◆ What this task involves:
All entries below must be retyped exactly, though pictures are to be skipped.

(Document images with source code)
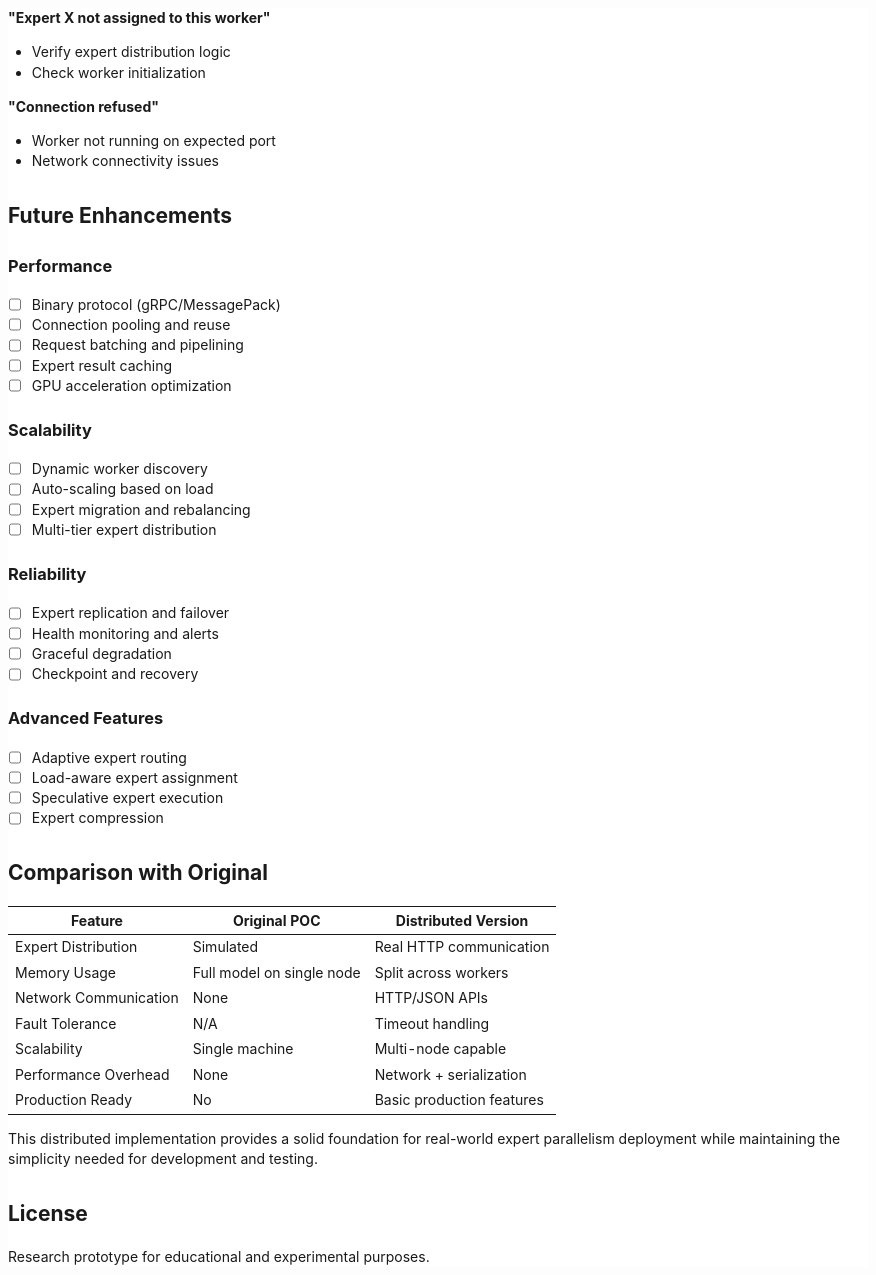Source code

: **"Expert X not assigned to this worker"**
- Verify expert distribution logic
- Check worker initialization

**"Connection refused"**
- Worker not running on expected port
- Network connectivity issues

## Future Enhancements

### Performance
- [ ] Binary protocol (gRPC/MessagePack)
- [ ] Connection pooling and reuse
- [ ] Request batching and pipelining
- [ ] Expert result caching
- [ ] GPU acceleration optimization

### Scalability
- [ ] Dynamic worker discovery
- [ ] Auto-scaling based on load
- [ ] Expert migration and rebalancing
- [ ] Multi-tier expert distribution

### Reliability
- [ ] Expert replication and failover
- [ ] Health monitoring and alerts
- [ ] Graceful degradation
- [ ] Checkpoint and recovery

### Advanced Features
- [ ] Adaptive expert routing
- [ ] Load-aware expert assignment
- [ ] Speculative expert execution
- [ ] Expert compression

## Comparison with Original

| Feature | Original POC | Distributed Version |
|---------|--------------|-------------------|
| Expert Distribution | Simulated | Real HTTP communication |
| Memory Usage | Full model on single node | Split across workers |
| Network Communication | None | HTTP/JSON APIs |
| Fault Tolerance | N/A | Timeout handling |
| Scalability | Single machine | Multi-node capable |
| Performance Overhead | None | Network + serialization |
| Production Ready | No | Basic production features |

This distributed implementation provides a solid foundation for real-world expert parallelism deployment while maintaining the simplicity needed for development and testing.

## License

Research prototype for educational and experimental purposes.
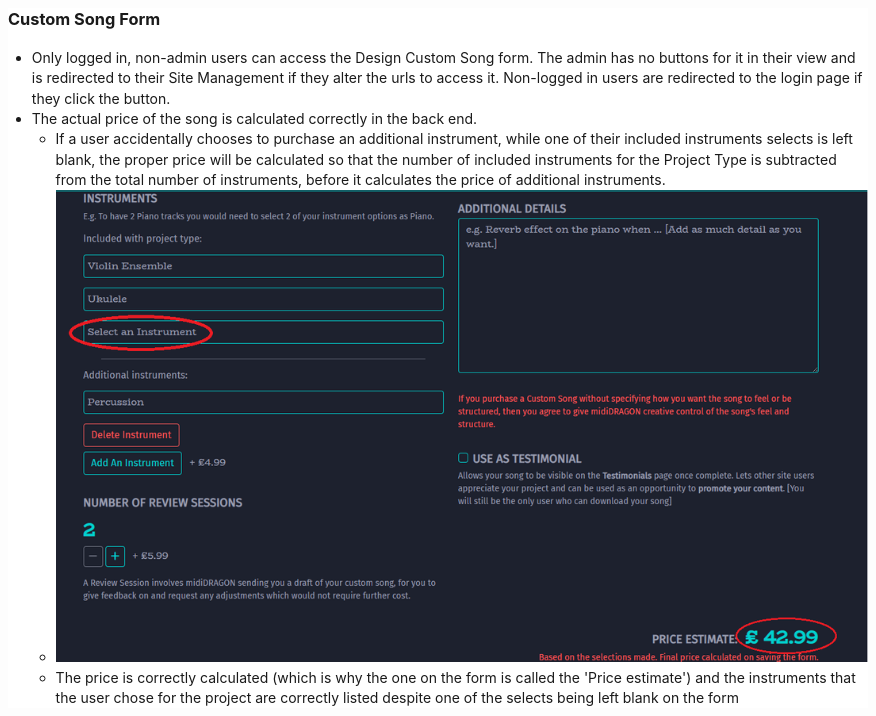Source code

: 
### Custom Song Form
* Only logged in, non-admin users can access the Design Custom Song form. The admin has no buttons for it in their view and is redirected to their Site Management if they alter the urls to access it. Non-logged in users are redirected to the login page if they click the button.
* The actual price of the song is calculated correctly in the back end.
  * If a user accidentally chooses to purchase an additional instrument, while one of their included instruments selects is left blank, the proper price will be calculated so that the number of included instruments for the Project Type is subtracted from the total number of instruments, before it calculates the price of additional instruments.
  * ![testing-instrument-select-left-blank](./static/images/readme_images/testing-instrument-select-left-blank.png "testing-instrument-select-left-blank")
  * The price is correctly calculated (which is why the one on the form is called the 'Price estimate') and the instruments that the user chose for the project are correctly listed despite one of the selects being left blank on the form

◆ Response box:
Source code

: **"Expert X not assigned to this worker"**
- Verify expert distribution logic
- Check worker initialization

**"Connection refused"**
- Worker not running on expected port
- Network connectivity issues

## Future Enhancements

### Performance
- [ ] Binary protocol (gRPC/MessagePack)
- [ ] Connection pooling and reuse
- [ ] Request batching and pipelining
- [ ] Expert result caching
- [ ] GPU acceleration optimization

### Scalability
- [ ] Dynamic worker discovery
- [ ] Auto-scaling based on load
- [ ] Expert migration and rebalancing
- [ ] Multi-tier expert distribution

### Reliability
- [ ] Expert replication and failover
- [ ] Health monitoring and alerts
- [ ] Graceful degradation
- [ ] Checkpoint and recovery

### Advanced Features
- [ ] Adaptive expert routing
- [ ] Load-aware expert assignment
- [ ] Speculative expert execution
- [ ] Expert compression

## Comparison with Original

| Feature | Original POC | Distributed Version |
|---------|--------------|-------------------|
| Expert Distribution | Simulated | Real HTTP communication |
| Memory Usage | Full model on single node | Split across workers |
| Network Communication | None | HTTP/JSON APIs |
| Fault Tolerance | N/A | Timeout handling |
| Scalability | Single machine | Multi-node capable |
| Performance Overhead | None | Network + serialization |
| Production Ready | No | Basic production features |

This distributed implementation provides a solid foundation for real-world expert parallelism deployment while maintaining the simplicity needed for development and testing.

## License

Research prototype for educational and experimental purposes.
Source code

: 
### Custom Song Form
* Only logged in, non-admin users can access the Design Custom Song form. The admin has no buttons for it in their view and is redirected to their Site Management if they alter the urls to access it. Non-logged in users are redirected to the login page if they click the button.
* The actual price of the song is calculated correctly in the back end.
  * If a user accidentally chooses to purchase an additional instrument, while one of their included instruments selects is left blank, the proper price will be calculated so that the number of included instruments for the Project Type is subtracted from the total number of instruments, before it calculates the price of additional instruments.
  * ![testing-instrument-select-left-blank](./static/images/readme_images/testing-instrument-select-left-blank.png "testing-instrument-select-left-blank")
  * The price is correctly calculated (which is why the one on the form is called the 'Price estimate') and the instruments that the user chose for the project are correctly listed despite one of the selects being left blank on the form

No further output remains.